Could you reproduce every record below exactly, excluding all pictures?
= = = =
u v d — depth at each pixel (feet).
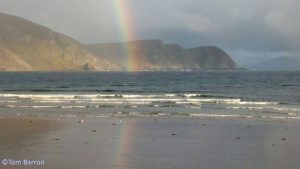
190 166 39.40
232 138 56.95
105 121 75.77
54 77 422.41
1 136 56.70
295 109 102.78
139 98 133.08
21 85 242.17
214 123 74.18
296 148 49.08
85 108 101.81
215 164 40.22
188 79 356.38
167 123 73.77
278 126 70.18
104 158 42.47
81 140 53.93
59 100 124.77
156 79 355.77
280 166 39.52
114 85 239.71
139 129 65.36
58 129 64.34
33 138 55.11
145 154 44.83
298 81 297.53
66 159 41.70
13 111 93.81
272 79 345.51
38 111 94.02
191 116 85.81
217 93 170.71
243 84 256.11
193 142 53.26
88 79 355.97
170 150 47.47
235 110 100.37
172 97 137.90
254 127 68.59
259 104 117.19
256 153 45.85
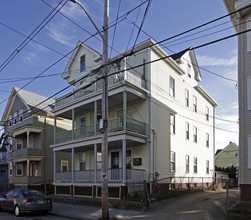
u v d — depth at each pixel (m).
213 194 20.38
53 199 20.47
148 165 18.62
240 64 14.70
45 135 29.81
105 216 11.90
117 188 16.94
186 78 25.66
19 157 29.28
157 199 16.58
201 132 27.88
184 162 23.45
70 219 13.12
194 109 26.91
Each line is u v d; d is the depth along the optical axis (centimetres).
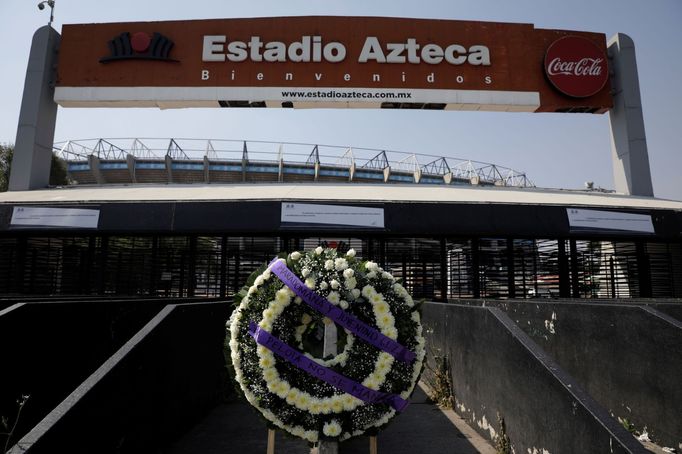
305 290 367
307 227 1208
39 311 455
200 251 1348
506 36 1731
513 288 1387
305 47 1675
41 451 267
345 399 357
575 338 596
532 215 1249
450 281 1399
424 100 1666
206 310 620
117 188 1570
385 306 374
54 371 473
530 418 396
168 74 1666
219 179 5134
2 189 3025
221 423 569
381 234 1259
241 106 1706
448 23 1717
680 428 437
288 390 358
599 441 293
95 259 1330
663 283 1434
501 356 466
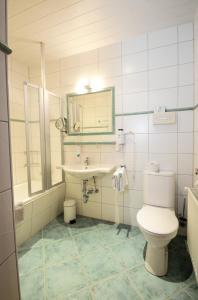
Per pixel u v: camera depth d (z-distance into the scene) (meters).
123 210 2.22
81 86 2.34
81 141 2.41
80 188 2.48
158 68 1.92
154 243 1.34
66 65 2.42
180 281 1.34
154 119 1.93
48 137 2.27
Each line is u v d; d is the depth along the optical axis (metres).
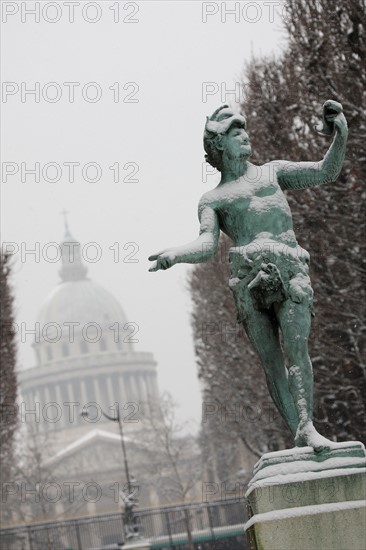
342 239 56.75
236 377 86.25
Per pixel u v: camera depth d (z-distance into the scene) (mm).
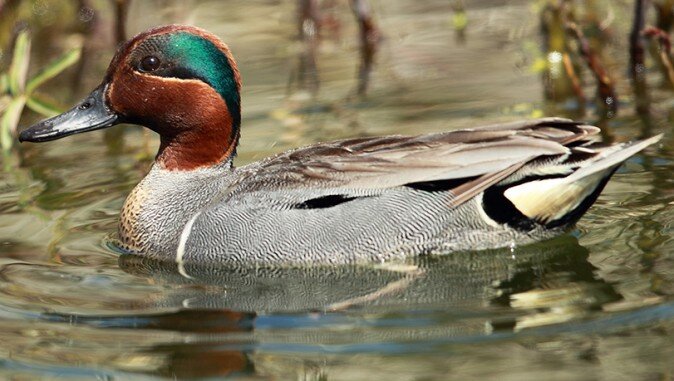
= = = =
▶ [The answer]
u v d — depth at each pixel (feet).
190 166 39.40
232 138 56.95
105 121 75.77
54 77 422.41
1 136 56.70
295 109 102.78
139 98 133.08
21 85 242.17
214 123 74.18
296 148 49.08
85 108 101.81
215 164 40.22
188 79 356.38
167 123 73.77
278 126 70.18
104 158 42.47
81 140 53.93
59 100 124.77
156 79 355.77
280 166 39.52
114 85 239.71
139 129 65.36
58 129 64.34
33 138 55.11
145 154 44.83
298 81 297.53
66 159 41.70
13 111 93.81
272 79 345.51
38 111 94.02
191 116 85.81
217 93 170.71
243 84 256.11
193 142 53.26
88 79 355.97
170 150 47.47
235 110 100.37
172 97 137.90
254 127 68.59
259 104 117.19
256 153 45.85
u v d — depth at each pixel (m).
213 194 20.38
53 199 20.47
148 165 18.62
240 64 14.70
45 135 29.81
105 216 11.90
117 188 16.94
186 78 25.66
19 157 29.28
157 199 16.58
201 132 27.88
184 162 23.45
70 219 13.12
194 109 26.91
Each line is u v d; d is the depth along the optical axis (centimetres).
305 290 367
307 227 1208
39 311 455
200 251 1348
506 36 1731
513 288 1387
305 47 1675
41 451 267
345 399 357
575 338 596
532 215 1249
450 281 1399
424 100 1666
206 310 620
117 188 1570
385 306 374
54 371 473
530 418 396
168 74 1666
219 179 5134
2 189 3025
221 423 569
381 234 1259
241 106 1706
448 23 1717
680 428 437
288 390 358
599 441 293
95 259 1330
663 283 1434
501 356 466
Per pixel u v: camera depth d (z-distance into the scene) (meters).
123 210 2.22
81 86 2.34
81 141 2.41
80 188 2.48
158 68 1.92
154 243 1.34
66 65 2.42
180 281 1.34
154 119 1.93
48 137 2.27
Each line is u v d; d is the depth along the optical axis (metres).
342 239 56.75
236 377 86.25
Per pixel u v: camera depth d (z-distance into the scene) (mm).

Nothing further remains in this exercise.